▸ QUELLENAUSZUG
↓↓↓
Genug gemault. Immerhin lassen sich die Fondsitzlehnen serienmäßig im Verhältnis 40:20:40 umklappen, eine Cargofunktion gestattet es, die Neigung der Lehnen zu verstellen. Und überhaupt reist es sich im X4 fabelhaft. Ambiente und Materialanmutung sind von allererster Güte, Premium at its best, es gibt großzügig dimensionierte Staufächer und Ablagen, Ambientelicht in sechs Farben, neue Sportsitze mit ausgeprägten Seitenwangen und Kniepads an der Mittelkonsole, auf Wunsch außerdem eine Dreizonen-Klimaautomatik und Sitzbelüftung.
Empfänglich für Befehle
In BMW-typischer Manier zeigt sich das Cockpit fahrerorientiert, teilweise noch mit Analoginstrumenten, aber ergänzt durch einen je nach Ausstattung und Investitionsbereitschaft bis zu 10,25 Zoll großen Bildschirm. Die Befehle des Fahrers empfängt der X4 wahlweise via Touchscreen, berührungssensitivem Dreh-Drück-Regler auf der Mittelkonsole sowie Sprach- oder Gestiksteuerung. Außerdem lässt sich für stolze 980 Euro ein farbiges Head-up-Display ordern. Die digitalen Welten des Infotainments sind ebenso umfangreich wie tiefgründig, sie zu erforschen, bedarf einiger Selbstschulung, funktioniert dann aber so easy wie bei kaum einem anderen Hersteller.
Wenn es um die Motorisierung geht, hat Projektleiter Dunkel eine klare Empfehlung. Der M40d, sagt er, sei eine "Granate". Entsprechend erwartungsfroh begeben wir uns auf eine erste Testfahrt und werden nicht enttäuscht. Großartig fährt sich dieser X4, schon der unaufdringliche und doch intensive Sound ist ein Genuss, und die bärig-seidige Kraftentfaltung erst recht. Immerhin kann der Dreiliter-Reihensechszylinder-Diesel auf 326 PS und satte 680 Nm Drehmoment zurückgreifen, die schon bei 1.750 Touren anliegen. In 4,9 Sekunden drängt der M40d von 0 auf 100 km/h, bei 250 km/h setzt die Elektronik weitergehendem Vortrieb ein Ende. Trotz seines stattlichen Lebendgewichts von 1,9 Tonnen lässt sich dieser X4 erstaunlich agil und leichtfüßig pilotieren. Selbst beim Verbrauch liefert der M40d, gegen 6,6 l/100 km lässt sich nichts sagen, auch nicht gegen jene rund acht Liter, die das Kraftpaket laut Bordcomputer im wirklichen Leben verkonsumiert.
↑↑↑
▸ DATENAUSZUG
↓↓↓
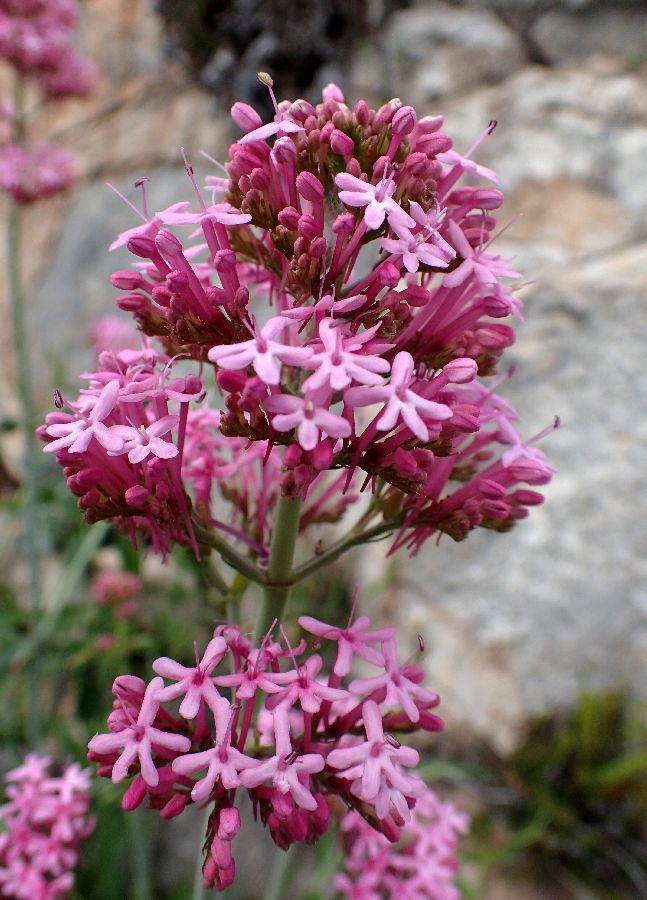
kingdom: Plantae
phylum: Tracheophyta
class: Magnoliopsida
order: Dipsacales
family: Caprifoliaceae
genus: Centranthus
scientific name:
↑↑↑
▸ AUFGABENSTELLUNG A
Beantworten Sie anhand des Quellenauszugs die folgenden Fragen:
(i) In welchem Verhältnis lassen sich die Fondsitzlehnen umklappen?
(ii) Was kostet das farbige Head-up-Display?
(iii) Welches Drehmoment erreicht der Diesel des M40d?
▸ AUFGABENSTELLUNG B
Prüfen Sie, ob die folgenden Aussagen mit dem Quellenauszug übereinstimmen. Antworten Sie jeweils mit Ja oder Nein, und belegen Sie Ihre Antwort mit einem wörtlichen Zitat.
(i) Das Ambientelicht gibt es in sechs Farben.
(ii) Der M40d beschleunigt in 5,9 Sekunden von 0 auf 100 km/h.
(iii) Die Dreizonen-Klimaautomatik gehört zur Serienausstattung.
▸ AUFGABENSTELLUNG C
Geben Sie einen Abschnitt aus dem Quellenauszug wortgetreu wieder. Setzen Sie bei den Worten „Genug gemault. Immerhin“ ein, und hören Sie nach „Dreizonen-Klimaautomatik und Sitzbelüftung.“ auf.
Die Daten haben mit dem Quellenauszug inhaltlich nichts zu tun.

▸ SCHRIFTLICHE ANTWORT A
(i) Im Verhältnis 40:20:40.
(ii) 980 Euro.
(iii) 680 Nm.

▸ SCHRIFTLICHE ANTWORT B
(i) Ja: „Ambientelicht in sechs Farben“
(ii) Nein: „In 4,9 Sekunden drängt der M40d von 0 auf 100 km/h“
(iii) Nein: „auf Wunsch außerdem eine Dreizonen-Klimaautomatik und Sitzbelüftung“

▸ SCHRIFTLICHE ANTWORT C
Genug gemault. Immerhin lassen sich die Fondsitzlehnen serienmäßig im Verhältnis 40:20:40 umklappen, eine Cargofunktion gestattet es, die Neigung der Lehnen zu verstellen. Und überhaupt reist es sich im X4 fabelhaft. Ambiente und Materialanmutung sind von allererster Güte, Premium at its best, es gibt großzügig dimensionierte Staufächer und Ablagen, Ambientelicht in sechs Farben, neue Sportsitze mit ausgeprägten Seitenwangen und Kniepads an der Mittelkonsole, auf Wunsch außerdem eine Dreizonen-Klimaautomatik und Sitzbelüftung.